Theresa Nolte, stellvertretende Schulleiterin der Herforder "Schule an der Landsberger Straße" und Koordinatorin für die "Musikalische Grundschule"

Schule als Heimat

Aber kann Musik tatsächlich jungen Flüchtlingen helfen? Heranwachsende, die gerade erst nach Deutschland gekommen sind, die Sprache noch nicht verstehen und womöglich noch traumatisiert sind von den Erlebnissen in ihrer Heimat und auf der Flucht? Fördert die "Musikalische Grundschule" nachhaltig, dass sie sich leichter und schneller in Deutschland integrieren?

Für Theresa Nolte von der Herforder Grundschule ist das keine Frage. Sie nickt lächelnd: "Natürlich hilft Musik gerade auch unseren Flüchtlingskindern, die am Anfang noch einige Probleme haben, sich immer so gut auszudrücken! Dazu kann ich Ihnen später gern noch ein bisschen mehr erzählen, aber erst mal müssen wir raus, gleich gibt’s hier einen Flashmob!"

Einen was? Nolte lacht. "Kennen Sie doch sicher von YouTube?" Okay, das schon, das weiß man ja: So ein Flashmob ist ein spontaner Menschenauflauf unter einem bestimmten, oft kulturellen oder politischen Motto. In einer Herforder Grundschule allerdings erwartet man den nicht unbedingt. Einer sogenannten Brennpunktschule mit 280 Schülern, wie es die Direktorin Sabine Zülka erläutert, mit 114 Kindern, die von Armut betroffen sind, und einem Migrationsanteil von weit mehr als 50 Prozent. Doch heute um zehn Uhr sind alle Kinder und Pädagogen der Grundschule, die seit 2004 beim bundesweiten Programm "Ideen für mehr! Ganztätig lernen" mitmacht und sich in Pädagogik und Reformwillen längst zu einer Musterschule entwickelt hat, ausgesprochen "happy". Zu dem gleichnamigen Wohlfühl-Lied von Pharrell Williams tanzen die Schüler jetzt nämlich alle auf dem Schulhof.

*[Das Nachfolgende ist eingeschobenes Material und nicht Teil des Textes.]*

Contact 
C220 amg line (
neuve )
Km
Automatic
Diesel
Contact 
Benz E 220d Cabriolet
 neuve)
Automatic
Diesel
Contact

Die Lehrerin Natali Rompa hat die Choreographie von "Happy" mit allen Klassen eingeübt, mit Erfolg: Die Schule tanzt und lacht synchron, dazu scheint die Sonne über Herford. Es wird laut, sehr laut auf dem Schulhof – die Energie, die von den Kindern ausgeht, würde reichen, um eine Dampflok in Gang zu setzen. Ein Kraftwerk der Freude, das anschließend auch beim Singen des Schullieds nicht aufhört, Spaß zu produzieren. Das Schullied haben die Lehrer selbst geschrieben. Zeilen wie "Wir sind alle anders, doch das ist nicht schlimm, viele Länder, viele Sprachen, das ist ein Gewinn" geben die pädagogische Richtung des Kollegiums vor. Harmonie wird angestrebt, sanfte Pädagogik ohne Druck.

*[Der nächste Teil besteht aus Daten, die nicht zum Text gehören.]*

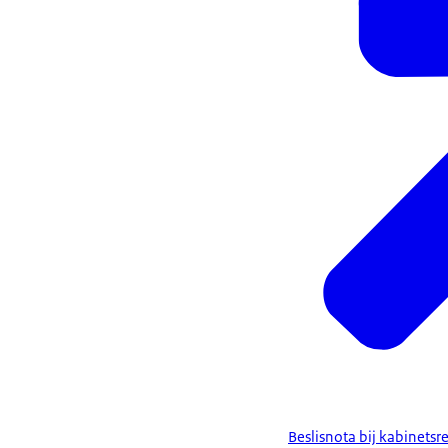
Beslisnota bij kabinetsr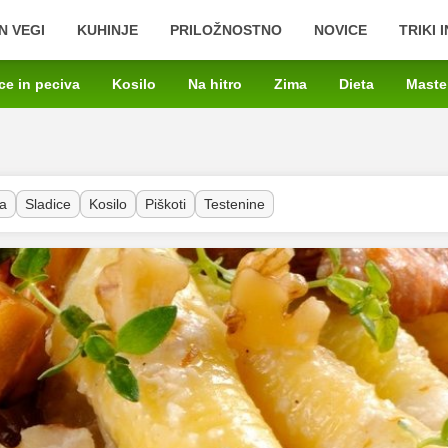
N VEGI
KUHINJE
PRILOŽNOSTNO
NOVICE
TRIKI 
ce in peciva
Kosilo
Na hitro
Zima
Dieta
Maste
a
Sladice
Kosilo
Piškoti
Testenine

Musik als universelle Sprache: Egal, woher sie kommen - die Kinder der Herforder "Schule an der Landsberger Straße" haben Spaß beim gemeinsamen Singen.

Trommelfeuer

Henning Niedergesäß ist selbstständiger Musikerzieher und Percussionist. Wenn er lacht – und das tut er gerne und oft –, dröhnt es im Raum und die Wände wackeln. Dass dieser Vollblutmusiker sich vorwiegend an Trommeln zu schaffen macht, erscheint naheliegend. Seine Herforder Kinder lieben ihn. Sie trommeln und hauen mit Inbrunst auf ihre Pauken. Dabei lernen sie, so Niedergesäß, Gemeinschaftsbildung, soziale Struktur, Koordination und Rhythmusgefühl. Und nicht zuletzt: über Musik Sprache zu erlernen.

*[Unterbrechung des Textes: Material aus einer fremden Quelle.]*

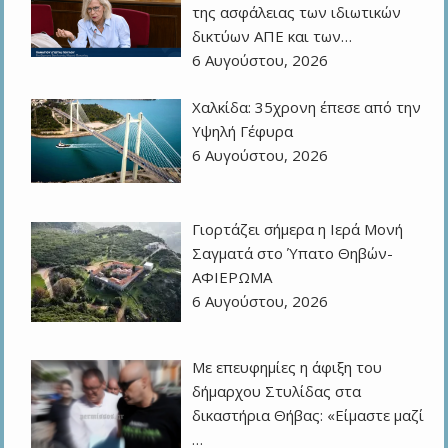
της ασφάλειας των ιδιωτικών
δικτύων ΑΠΕ και των…
6 Αυγούστου, 2026
Χαλκίδα: 35χρονη έπεσε από την
Υψηλή Γέφυρα
6 Αυγούστου, 2026
Γιορτάζει σήμερα η Ιερά Μονή
Σαγματά στο Ύπατο Θηβών-
ΑΦΙΕΡΩΜΑ
6 Αυγούστου, 2026
Με επευφημίες η άφιξη του
δήμαρχου Στυλίδας στα
δικαστήρια Θήβας: «Είμαστε μαζί
…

"Es geht nicht darum, hier perfekte Musik zu machen, es geht nicht um Können. Die Kinder sollen einfach mal aus sich herauskommen, sich gut fühlen, sich ausleben."

Henning Niedergesäß, Musikerzieher an der Herforder "Schule an der Landsberger Straße"

Oh ja, das tun sie: "Eine wilde Kuh macht laut MUH!", rufen sie und trommeln dazu, später wird zum Rhythmus des berühmten Queen-Oldies "We will, we will rock you" einfach die Zeile "Wir wolln, wir wolln Entchen!" gejohlt. Das ist textlich gewagt, macht aber Spaß. Und das sieht man auch Sarah an, dem stets freundlich lächelnden Mädchen mit der Brille und den Rastazöpfen, deren Mutter aus Ghana stammt, die in England geboren ist, lange in der Schweiz gelebt hat und die nun versucht, nach Englisch, Französisch und Spanisch auch noch Deutsch zu lernen.

Über Musik zur Sprache: Musikerzieher Henning Niedergesäß und seine Schüler während des Trommelunterrichts.